Granny’s so peeved about Marc’s luxury resort stay in prison that her dentures suddenly come flying out and fall toward the floor. Camilla and A-Block ‘MEEP’ in unison and do diving football catches. Luckily Camilla nabs it and the two frantically shove them back in her mouth as Mr. Green takes the lead to keep things rolling.
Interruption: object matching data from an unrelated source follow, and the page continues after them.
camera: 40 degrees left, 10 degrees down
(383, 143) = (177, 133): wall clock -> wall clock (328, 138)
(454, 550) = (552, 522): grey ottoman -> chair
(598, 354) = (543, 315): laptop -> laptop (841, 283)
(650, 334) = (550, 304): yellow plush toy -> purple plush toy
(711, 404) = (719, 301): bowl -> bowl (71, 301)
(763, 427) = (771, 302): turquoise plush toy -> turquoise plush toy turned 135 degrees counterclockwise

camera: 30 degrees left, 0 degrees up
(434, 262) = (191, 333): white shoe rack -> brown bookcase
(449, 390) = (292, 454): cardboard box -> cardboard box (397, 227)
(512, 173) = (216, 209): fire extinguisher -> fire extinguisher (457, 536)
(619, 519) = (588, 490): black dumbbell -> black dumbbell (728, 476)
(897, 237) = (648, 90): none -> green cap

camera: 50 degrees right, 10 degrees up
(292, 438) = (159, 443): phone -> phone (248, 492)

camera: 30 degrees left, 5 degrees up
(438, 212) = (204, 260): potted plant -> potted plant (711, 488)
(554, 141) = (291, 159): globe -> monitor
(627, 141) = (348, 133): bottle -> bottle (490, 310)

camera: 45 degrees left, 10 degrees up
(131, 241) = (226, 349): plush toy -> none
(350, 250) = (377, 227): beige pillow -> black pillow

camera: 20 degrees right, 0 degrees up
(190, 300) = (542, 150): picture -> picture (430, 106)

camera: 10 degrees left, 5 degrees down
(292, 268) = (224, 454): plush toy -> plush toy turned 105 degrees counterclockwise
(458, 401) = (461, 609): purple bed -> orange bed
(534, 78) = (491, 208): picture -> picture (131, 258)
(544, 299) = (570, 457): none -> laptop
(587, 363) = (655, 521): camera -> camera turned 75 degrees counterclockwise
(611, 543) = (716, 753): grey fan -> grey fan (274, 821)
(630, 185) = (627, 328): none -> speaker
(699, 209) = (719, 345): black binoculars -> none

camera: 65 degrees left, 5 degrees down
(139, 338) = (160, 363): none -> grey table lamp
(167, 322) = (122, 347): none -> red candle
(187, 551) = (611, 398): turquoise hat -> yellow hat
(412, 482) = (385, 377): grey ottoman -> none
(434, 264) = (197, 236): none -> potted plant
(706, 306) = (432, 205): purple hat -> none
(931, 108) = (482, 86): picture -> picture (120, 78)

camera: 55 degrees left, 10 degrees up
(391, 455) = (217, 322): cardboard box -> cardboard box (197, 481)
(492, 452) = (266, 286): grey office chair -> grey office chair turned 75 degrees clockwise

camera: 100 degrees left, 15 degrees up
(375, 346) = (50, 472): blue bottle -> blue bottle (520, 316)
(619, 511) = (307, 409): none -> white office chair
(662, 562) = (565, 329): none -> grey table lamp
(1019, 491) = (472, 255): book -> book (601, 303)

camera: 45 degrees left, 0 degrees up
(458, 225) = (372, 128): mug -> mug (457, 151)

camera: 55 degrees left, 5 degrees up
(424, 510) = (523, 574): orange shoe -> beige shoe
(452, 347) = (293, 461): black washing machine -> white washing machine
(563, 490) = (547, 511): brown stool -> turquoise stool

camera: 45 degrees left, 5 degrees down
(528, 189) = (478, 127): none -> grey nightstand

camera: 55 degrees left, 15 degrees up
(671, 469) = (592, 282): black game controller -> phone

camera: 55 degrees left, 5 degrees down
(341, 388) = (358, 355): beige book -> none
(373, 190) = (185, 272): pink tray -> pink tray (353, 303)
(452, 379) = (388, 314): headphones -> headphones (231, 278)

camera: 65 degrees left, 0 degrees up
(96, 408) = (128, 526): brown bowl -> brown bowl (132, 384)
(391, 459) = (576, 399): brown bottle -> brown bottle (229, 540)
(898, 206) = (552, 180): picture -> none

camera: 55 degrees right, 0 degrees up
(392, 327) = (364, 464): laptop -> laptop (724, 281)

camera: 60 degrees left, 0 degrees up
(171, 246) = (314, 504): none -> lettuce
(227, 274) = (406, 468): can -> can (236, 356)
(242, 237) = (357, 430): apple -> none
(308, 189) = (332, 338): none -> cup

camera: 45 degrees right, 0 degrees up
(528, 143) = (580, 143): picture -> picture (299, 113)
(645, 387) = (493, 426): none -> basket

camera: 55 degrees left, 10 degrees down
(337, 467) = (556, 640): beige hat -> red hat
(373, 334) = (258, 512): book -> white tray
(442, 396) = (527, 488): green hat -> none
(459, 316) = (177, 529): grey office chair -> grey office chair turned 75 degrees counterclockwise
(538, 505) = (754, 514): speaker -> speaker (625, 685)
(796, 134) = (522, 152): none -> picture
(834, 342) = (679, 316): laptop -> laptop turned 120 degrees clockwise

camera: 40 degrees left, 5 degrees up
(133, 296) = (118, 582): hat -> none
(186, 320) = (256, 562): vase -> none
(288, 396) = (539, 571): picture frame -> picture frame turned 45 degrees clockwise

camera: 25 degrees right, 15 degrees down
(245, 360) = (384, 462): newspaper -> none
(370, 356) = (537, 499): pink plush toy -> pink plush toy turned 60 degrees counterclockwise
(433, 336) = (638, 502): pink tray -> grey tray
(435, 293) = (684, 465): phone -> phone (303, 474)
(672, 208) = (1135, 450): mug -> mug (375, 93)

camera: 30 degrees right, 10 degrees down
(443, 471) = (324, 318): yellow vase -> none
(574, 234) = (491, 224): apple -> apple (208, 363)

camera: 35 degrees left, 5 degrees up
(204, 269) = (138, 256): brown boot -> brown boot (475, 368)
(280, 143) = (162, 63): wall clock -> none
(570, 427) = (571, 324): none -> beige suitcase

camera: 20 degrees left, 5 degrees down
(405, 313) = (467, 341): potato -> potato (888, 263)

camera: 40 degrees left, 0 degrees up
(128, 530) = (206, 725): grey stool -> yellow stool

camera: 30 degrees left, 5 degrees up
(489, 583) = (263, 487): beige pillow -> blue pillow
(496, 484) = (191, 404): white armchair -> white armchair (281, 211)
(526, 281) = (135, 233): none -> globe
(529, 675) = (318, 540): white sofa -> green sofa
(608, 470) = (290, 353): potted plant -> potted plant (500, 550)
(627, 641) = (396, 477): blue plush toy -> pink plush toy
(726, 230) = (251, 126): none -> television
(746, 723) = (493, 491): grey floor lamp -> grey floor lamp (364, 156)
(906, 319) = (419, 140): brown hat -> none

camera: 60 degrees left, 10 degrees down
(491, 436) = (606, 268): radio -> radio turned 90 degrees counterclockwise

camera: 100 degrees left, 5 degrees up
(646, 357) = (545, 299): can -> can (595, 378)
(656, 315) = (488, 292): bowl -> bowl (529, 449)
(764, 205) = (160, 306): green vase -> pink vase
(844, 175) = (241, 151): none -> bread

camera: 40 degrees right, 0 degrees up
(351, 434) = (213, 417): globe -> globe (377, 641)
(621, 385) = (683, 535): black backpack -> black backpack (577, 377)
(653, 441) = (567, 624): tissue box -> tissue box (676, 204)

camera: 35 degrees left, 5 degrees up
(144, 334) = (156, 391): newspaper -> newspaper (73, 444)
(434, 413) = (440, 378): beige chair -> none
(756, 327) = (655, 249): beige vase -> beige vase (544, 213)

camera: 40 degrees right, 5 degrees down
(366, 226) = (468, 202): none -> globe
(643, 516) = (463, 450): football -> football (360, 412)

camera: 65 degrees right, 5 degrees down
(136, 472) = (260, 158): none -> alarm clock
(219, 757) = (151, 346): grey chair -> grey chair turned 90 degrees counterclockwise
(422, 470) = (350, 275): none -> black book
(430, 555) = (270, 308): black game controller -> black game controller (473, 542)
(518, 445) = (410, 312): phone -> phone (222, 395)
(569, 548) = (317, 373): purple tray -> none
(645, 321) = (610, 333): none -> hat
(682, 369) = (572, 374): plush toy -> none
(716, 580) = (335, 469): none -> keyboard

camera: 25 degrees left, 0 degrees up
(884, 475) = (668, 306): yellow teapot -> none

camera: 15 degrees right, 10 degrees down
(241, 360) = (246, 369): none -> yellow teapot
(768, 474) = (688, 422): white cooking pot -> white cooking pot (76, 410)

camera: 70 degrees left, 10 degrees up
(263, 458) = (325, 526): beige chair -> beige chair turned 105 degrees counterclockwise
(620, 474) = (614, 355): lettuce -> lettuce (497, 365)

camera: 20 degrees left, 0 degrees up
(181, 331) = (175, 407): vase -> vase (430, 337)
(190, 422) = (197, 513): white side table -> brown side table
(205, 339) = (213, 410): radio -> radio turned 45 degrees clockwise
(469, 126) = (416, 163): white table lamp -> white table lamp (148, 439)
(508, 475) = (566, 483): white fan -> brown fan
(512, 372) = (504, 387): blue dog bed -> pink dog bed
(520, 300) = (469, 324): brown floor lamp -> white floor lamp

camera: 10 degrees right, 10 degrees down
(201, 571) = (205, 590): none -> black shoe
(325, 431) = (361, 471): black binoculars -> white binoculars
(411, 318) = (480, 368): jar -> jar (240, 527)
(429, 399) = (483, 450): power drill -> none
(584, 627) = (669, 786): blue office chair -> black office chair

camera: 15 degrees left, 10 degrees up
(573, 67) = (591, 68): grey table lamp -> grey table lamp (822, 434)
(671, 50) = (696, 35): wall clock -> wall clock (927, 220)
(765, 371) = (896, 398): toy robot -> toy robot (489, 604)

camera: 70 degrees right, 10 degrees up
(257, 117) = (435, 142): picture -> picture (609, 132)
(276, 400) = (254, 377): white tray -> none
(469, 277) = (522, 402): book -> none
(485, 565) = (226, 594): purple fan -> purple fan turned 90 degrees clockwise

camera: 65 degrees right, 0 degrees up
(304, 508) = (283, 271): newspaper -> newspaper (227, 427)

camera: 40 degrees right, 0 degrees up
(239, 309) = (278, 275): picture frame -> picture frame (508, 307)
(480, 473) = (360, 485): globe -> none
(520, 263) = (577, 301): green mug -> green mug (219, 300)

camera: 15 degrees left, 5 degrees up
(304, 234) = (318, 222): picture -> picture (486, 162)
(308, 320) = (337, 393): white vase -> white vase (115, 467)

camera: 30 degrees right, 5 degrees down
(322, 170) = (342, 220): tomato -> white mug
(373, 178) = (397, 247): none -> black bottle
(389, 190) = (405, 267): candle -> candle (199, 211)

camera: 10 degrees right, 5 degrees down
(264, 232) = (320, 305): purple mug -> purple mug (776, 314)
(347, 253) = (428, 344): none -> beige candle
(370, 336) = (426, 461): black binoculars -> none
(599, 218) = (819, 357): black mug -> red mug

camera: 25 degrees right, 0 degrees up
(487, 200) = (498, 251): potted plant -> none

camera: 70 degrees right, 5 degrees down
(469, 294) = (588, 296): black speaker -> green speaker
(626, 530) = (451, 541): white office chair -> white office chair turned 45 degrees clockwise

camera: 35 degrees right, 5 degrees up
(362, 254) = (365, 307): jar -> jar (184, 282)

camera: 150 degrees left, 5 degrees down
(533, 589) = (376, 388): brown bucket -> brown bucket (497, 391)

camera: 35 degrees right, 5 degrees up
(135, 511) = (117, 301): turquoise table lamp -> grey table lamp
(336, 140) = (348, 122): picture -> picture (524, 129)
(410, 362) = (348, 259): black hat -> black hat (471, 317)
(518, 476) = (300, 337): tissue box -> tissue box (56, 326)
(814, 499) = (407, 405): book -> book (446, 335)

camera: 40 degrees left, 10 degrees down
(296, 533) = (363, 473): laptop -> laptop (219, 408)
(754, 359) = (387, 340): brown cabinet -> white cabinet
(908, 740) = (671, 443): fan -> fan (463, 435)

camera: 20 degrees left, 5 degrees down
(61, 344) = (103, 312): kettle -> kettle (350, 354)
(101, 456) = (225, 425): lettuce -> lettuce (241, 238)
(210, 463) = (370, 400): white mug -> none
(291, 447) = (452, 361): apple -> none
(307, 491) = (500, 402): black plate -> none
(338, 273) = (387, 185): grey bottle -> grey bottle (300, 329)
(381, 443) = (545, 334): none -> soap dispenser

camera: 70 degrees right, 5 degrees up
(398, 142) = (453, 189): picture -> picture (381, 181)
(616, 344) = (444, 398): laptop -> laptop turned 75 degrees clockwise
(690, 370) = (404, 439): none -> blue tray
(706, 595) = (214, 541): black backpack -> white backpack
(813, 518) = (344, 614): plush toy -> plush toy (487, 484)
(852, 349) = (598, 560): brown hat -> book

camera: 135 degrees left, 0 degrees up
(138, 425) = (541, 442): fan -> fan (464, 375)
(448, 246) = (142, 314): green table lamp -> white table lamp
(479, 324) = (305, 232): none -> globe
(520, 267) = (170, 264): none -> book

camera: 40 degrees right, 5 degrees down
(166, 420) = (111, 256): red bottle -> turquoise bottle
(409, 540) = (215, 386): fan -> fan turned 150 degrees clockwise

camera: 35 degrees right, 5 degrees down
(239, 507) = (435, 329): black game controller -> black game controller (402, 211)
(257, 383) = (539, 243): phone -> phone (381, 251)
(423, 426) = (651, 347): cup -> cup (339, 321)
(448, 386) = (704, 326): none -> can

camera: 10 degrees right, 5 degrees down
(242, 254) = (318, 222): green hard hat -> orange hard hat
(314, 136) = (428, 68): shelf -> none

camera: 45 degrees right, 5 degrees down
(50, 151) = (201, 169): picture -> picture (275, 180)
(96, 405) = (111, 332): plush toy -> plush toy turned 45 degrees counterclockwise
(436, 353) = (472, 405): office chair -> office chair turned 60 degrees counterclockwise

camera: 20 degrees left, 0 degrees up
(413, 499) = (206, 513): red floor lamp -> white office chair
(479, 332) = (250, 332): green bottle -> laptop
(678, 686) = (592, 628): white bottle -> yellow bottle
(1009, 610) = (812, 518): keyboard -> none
”BAHAHAHAHA! Mr. Newton, you’ll have to excuse the vivacious Granny Maw here. She’s cranky and rightfully so. Be that as it may be, allow me to extend an olive branch of sorts. You’ve done some great things with M.A.N. Global. You know your way around money and business. You know how to market yourself. Even if one of your three wins came because of a random Joseph Blaze appearing and snuffing out your opponent, I can still respect that. Maw even respects that, although she may not think too highly of you currently. So, what do you say about doing some business together after Maw gets done pedaling you pillar to post this Tuesday in 2300 Arena? You love money. We love money. You love wrestling. We love wrestling. You love challenges in the business world. We love challenges too. After Maw beats you Tuesday night, things will be water under the bridge. Trust me. Let us know if you want to roll.”
Mr. Green belts an impressive laugh and adjusts his ostentatious money themed suit. Maw waves them off and nudges A-Block to get some words in while she’s still dealing with her dentures.
”Yo check it, sucka.”
The burly enforcer slams his bowling ball of a fist into open palm.
”Word from the birds is that you been calling in some homies from over the big pond lately. No doubt they gonna be lurking when Maw’s out there doing her thang. You betta recognize we ain’t no clerk you can rang-a-bang and bury in a desert. If yall pull up like that on Maw, we gonna split that wig and canoe those pretty boy shit-flaps. Beli-”
”And lemme tell ya somethin’ else, Marc. Maw ambles back into the fray of words, completely cutting off A-Block.
”I didn’t sit on my ass for 38 years in prison. I was clangin’ and bangin’ in the gym yard. I ain’t no discount coffee granny. I’m old but I can go. And if I ever see I can’t go, I’ll Freebird my grandgirl in and she’ll go buck wild on some ass. Oh and if that dish-water blonde of yours butts in, well, heh-heh, A-Block here will show her what a real man feels like.”
Maw points a wrinkled finger at the lens as they all just laugh and laugh and laugh until the scene goes to black.